The following shows the Zeppelin access interface.
df-zeppelin_06_vpc_ko

Note

If you need to adjust detailed settings when running tasks, see Interpreters in Apache Zeppelin.

Configure Interpreter

Spark

Spark 3.0.1 is set by default, so you can create a notebook and start using it right away. Tasks run in Zeppelin are performed using the Dev-assigned queue by default. If you want to perform the task in another queue, search Spark in Interpreters, click [edit], and then add the spark.yarn.queue setting in Properties.
df-zeppelin_07_vpc_ko(1)

Note

If you submit the task to the unauthorized queue, it may fail.

Note

To use the existing Spark2 version, select "spark248" in Default Interpreter when creating a notebook.

JDBC

To use Hive, enter %jdbc(hive).

Note

For more information on Hive rules and permissions, see Using private Hive.

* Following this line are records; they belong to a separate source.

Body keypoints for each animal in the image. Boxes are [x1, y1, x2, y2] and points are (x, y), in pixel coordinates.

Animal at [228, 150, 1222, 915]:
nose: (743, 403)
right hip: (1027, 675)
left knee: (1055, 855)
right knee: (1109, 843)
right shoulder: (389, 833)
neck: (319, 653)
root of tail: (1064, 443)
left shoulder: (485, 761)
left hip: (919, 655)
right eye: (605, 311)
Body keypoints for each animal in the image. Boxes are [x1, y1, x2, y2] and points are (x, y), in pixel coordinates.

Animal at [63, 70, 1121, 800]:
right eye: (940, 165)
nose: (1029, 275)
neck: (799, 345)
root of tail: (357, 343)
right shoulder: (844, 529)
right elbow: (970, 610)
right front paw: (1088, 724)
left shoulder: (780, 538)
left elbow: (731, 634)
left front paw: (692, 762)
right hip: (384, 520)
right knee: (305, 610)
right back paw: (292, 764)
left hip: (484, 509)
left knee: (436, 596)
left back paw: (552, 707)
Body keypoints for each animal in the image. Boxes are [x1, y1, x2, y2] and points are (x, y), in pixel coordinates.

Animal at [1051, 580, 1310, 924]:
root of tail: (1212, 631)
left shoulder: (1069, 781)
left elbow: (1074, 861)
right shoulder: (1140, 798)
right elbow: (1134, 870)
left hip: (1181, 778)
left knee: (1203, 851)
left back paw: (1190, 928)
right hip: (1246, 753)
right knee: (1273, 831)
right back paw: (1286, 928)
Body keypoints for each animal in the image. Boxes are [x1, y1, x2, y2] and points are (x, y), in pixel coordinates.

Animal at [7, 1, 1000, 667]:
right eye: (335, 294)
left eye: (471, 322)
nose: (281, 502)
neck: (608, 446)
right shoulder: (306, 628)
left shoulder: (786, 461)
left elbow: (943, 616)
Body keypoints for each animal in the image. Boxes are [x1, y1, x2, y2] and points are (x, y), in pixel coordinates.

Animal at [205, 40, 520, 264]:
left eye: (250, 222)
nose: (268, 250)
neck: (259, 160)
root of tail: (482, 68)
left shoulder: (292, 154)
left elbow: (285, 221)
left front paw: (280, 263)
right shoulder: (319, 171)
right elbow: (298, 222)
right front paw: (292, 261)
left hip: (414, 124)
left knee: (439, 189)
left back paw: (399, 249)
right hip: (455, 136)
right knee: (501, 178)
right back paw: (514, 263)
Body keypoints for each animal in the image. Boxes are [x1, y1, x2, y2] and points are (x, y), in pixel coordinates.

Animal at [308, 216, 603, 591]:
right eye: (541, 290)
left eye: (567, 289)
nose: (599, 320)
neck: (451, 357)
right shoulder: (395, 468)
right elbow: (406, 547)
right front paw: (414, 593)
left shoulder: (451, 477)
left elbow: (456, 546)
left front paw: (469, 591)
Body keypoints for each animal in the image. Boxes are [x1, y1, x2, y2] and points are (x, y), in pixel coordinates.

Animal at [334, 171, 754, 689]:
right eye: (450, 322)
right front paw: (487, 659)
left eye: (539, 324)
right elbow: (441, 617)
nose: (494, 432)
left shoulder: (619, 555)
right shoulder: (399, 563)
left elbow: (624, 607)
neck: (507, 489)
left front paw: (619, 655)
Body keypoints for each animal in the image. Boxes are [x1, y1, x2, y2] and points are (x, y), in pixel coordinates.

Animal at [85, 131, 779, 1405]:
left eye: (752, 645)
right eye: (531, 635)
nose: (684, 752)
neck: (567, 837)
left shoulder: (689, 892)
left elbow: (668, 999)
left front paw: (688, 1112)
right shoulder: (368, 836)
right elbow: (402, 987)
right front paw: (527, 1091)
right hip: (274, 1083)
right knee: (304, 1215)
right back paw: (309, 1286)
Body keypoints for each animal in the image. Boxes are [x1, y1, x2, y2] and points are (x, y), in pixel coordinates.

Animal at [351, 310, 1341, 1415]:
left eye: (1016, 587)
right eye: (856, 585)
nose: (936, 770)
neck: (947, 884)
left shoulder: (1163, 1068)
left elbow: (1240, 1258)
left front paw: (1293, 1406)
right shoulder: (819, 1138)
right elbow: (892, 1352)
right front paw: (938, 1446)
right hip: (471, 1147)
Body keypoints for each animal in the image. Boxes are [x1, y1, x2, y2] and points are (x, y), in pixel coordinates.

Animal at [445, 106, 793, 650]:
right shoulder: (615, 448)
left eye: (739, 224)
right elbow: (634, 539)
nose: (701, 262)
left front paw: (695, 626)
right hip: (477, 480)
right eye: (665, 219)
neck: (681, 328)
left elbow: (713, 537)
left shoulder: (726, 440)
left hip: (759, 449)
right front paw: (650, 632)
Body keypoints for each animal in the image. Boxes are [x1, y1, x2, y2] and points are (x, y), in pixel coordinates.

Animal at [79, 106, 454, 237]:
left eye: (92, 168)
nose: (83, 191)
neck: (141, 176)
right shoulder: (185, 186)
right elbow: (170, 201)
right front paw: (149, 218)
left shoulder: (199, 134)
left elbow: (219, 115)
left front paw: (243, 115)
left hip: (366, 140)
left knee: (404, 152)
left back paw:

The following example shows how to query the test02__db_test database.

df-zeppelin_08_vpc_ko

%jdbc(hive)
use test02__db_test;
show tables;
select * from test;

Notebook backup

In the Zeppelin app, notebooks and some settings are backed up together, allowing notebooks and settings to stay synchronized even if the host running Zeppelin changes. The backup is performed every 10 minutes.

If you perform the backup manually, access the web shell and run backup.sh. Then, the notebook and settings are backed up immediately.
Access the Zeppelin container to view the backup log in the hdfs://koya/user/${USER}/zeppelin/${SERVICE_NAME}/backup directory.